The Ebony Colored Club



Title: The Ebony Colored Club, Composed By: Harry D. Kerr, Published By: M. Witmark & Sons, Location: New York, Year: 1901

Harry David Kerr (8 October 1880 Santa Rosa, California – 21 May 1957 Los Angeles) was an American songwriter, lyricist, author, and lawyer. Kerr became active in music at age 15 (1895). The practice of law had been his prime avocation until 1920, when he decided to focus on songwriting. But he still continued to use his legal training in music. In 1922, while living in New York City, Kerr prepared the incorporation documents for the American Society of Composers, Authors and Publishers (ASCAP), of which he had become one of 90 charter members at its founding in 1914.

 Copyright Activist

From February 1900 to 1903, he had studied law in the law office of George H. Cobb of Watertown, New York. In May 1905, Kerr received an LL.B. from Albany Law School.

Beginning in 1907 as a young lawyer, Kerr worked for about 18 months with a coalition in Washington, D.C., for the passage of the Copyright Act of 1909, which secured the rights of composers to charge royalties on the sales of sound recordings. While lobbying for it, Kerr was associated with the New York City law firm Dougherty, Olcott & Tenney.

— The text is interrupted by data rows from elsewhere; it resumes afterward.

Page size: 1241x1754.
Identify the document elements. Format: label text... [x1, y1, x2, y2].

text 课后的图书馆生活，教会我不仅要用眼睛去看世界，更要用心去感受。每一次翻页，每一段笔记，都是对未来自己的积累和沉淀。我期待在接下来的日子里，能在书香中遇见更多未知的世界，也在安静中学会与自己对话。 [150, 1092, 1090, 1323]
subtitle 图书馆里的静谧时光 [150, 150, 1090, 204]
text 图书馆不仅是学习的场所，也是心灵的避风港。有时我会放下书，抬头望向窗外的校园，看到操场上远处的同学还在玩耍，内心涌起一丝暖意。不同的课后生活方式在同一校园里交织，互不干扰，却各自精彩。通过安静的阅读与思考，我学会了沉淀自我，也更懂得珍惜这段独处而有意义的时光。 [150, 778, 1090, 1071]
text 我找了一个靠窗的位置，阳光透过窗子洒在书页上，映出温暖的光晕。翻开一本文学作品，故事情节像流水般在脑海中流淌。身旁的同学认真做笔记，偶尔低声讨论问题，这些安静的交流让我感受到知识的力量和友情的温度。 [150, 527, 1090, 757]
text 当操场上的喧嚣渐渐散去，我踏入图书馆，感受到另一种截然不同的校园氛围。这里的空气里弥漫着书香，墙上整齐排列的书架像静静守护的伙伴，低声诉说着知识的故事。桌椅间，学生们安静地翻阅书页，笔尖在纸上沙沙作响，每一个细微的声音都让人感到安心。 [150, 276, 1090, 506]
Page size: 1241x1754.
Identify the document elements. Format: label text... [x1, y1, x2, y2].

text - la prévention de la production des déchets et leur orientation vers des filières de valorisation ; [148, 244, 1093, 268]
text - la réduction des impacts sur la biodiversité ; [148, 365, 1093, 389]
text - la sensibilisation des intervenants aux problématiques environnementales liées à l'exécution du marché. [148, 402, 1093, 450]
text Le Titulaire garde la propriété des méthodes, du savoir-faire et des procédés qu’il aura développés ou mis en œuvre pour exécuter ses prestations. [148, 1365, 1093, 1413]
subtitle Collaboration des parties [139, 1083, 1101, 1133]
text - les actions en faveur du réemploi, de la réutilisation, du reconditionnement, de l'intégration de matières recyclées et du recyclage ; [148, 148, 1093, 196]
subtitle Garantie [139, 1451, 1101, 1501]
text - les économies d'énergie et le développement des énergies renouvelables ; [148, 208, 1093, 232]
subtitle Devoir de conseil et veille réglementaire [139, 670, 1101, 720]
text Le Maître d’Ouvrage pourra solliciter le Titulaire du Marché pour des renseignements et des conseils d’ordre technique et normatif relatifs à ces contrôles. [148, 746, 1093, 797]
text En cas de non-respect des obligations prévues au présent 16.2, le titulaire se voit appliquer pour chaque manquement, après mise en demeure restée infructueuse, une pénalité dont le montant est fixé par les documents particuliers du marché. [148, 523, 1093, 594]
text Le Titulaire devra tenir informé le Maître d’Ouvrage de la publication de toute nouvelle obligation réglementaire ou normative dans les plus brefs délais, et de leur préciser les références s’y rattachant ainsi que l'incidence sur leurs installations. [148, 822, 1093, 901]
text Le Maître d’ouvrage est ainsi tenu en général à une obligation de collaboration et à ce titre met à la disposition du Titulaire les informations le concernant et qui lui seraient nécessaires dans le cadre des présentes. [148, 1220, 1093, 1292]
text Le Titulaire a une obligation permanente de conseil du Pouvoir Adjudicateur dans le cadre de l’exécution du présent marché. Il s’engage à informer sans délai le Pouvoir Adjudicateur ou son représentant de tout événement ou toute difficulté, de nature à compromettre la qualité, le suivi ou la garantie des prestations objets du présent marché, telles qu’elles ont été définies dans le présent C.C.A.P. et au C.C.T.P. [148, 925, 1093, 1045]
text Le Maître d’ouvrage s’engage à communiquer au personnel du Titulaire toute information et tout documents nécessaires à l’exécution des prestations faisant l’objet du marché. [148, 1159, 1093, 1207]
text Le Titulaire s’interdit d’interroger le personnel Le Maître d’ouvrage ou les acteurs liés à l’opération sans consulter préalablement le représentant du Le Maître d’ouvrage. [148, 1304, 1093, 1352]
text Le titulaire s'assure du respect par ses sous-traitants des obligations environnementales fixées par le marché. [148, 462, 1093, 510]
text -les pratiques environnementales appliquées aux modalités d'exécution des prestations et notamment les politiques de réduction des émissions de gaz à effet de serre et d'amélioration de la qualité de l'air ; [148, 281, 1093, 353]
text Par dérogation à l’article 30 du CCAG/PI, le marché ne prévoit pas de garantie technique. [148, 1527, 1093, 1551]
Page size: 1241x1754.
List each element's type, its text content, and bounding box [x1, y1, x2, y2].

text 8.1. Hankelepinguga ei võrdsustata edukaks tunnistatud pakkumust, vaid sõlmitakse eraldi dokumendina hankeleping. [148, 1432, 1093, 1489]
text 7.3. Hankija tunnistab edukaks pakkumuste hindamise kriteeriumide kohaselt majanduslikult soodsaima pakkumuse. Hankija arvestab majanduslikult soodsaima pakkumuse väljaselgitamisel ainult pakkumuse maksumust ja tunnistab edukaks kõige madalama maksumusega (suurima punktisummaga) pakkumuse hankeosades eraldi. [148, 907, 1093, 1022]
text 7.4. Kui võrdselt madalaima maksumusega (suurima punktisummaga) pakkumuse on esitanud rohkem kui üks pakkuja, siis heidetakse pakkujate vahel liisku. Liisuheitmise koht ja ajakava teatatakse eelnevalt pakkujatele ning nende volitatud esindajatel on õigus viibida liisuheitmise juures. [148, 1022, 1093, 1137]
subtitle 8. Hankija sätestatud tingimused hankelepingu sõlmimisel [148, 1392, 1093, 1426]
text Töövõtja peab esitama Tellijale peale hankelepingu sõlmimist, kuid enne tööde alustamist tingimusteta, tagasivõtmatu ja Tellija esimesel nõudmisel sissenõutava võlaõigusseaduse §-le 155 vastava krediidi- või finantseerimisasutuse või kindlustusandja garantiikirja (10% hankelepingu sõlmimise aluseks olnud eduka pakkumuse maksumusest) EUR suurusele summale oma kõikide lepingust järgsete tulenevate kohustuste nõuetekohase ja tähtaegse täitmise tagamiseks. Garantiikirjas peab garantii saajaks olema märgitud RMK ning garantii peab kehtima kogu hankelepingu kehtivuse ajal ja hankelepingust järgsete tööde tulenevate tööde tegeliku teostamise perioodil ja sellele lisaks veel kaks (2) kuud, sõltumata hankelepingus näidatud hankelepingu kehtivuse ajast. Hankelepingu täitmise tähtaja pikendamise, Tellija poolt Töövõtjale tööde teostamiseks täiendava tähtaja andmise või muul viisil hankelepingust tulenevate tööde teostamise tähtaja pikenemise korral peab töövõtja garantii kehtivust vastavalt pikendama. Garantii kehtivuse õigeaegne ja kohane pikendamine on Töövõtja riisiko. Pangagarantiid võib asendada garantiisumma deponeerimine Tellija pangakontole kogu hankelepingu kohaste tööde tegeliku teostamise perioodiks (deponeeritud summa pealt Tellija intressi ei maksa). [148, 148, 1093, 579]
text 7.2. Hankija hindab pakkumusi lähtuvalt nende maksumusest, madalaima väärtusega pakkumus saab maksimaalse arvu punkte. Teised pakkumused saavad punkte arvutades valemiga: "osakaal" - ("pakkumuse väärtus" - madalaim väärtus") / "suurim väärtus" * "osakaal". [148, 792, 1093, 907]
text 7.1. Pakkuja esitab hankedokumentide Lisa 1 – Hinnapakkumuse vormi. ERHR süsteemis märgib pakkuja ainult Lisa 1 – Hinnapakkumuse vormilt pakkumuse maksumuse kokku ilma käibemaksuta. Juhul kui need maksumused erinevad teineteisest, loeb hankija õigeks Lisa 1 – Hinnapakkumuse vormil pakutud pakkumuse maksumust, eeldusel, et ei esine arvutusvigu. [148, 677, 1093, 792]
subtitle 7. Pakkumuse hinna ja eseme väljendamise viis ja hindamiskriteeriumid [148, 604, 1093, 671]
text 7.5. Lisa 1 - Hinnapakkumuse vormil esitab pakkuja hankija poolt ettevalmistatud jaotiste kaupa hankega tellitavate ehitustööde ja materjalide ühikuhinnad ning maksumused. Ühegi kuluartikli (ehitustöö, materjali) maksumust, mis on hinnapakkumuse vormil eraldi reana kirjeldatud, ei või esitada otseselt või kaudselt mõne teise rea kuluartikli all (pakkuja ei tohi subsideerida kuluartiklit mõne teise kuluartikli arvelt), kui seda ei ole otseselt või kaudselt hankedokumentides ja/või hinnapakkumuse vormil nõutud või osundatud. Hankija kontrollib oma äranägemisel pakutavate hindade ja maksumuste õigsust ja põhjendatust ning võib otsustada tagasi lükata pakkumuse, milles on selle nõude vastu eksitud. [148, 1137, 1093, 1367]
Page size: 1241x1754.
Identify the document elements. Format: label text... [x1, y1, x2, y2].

The U.S. Congregational Committee on Copyrights began hearings Mary 26–28, 1908, at the Library of Congress, to vet the concerns and proposals of authors and managers. Constituent groups giving testimony were the (i) National Association of Theatrical Managers, (ii) the Allied Copyright Committee, and (iii) the White Rats, an author advocacy group of which Kerr was a member.

In 1909, Kerr also wrote the lyrics to “Get on a Raft with Taft,” President William H. Taft’s campaign song — a particularly memorable concept given that Taft weighed 300 lbs. Taft signed the Copyright Act into law.

Witmark & Sons was a leading publisher of sheet music for the United States “Tin Pan Alley” music industry.

The firm of Marcus Witmark & Sons was established in New York City in 1886. The father, Marcus Witmark, was the legal head of the company; but from the beginning it was run by his sons Isidore, Julius, and Jay, who were under legal age when the company started (ranging in age from 17 to 14 years old). They started out publishing their own compositions. They were adept at plugging songs, and within a few years were publishing the works of such composers as Victor Herbert, George M. Cohan, Ben Harney and John Walter Bratton.

Witmark originated the practice of giving free “professional copies” of their new music to famous and established singers and bands, which proved so successful an advertising method that it was copied by the rest of the music publishers.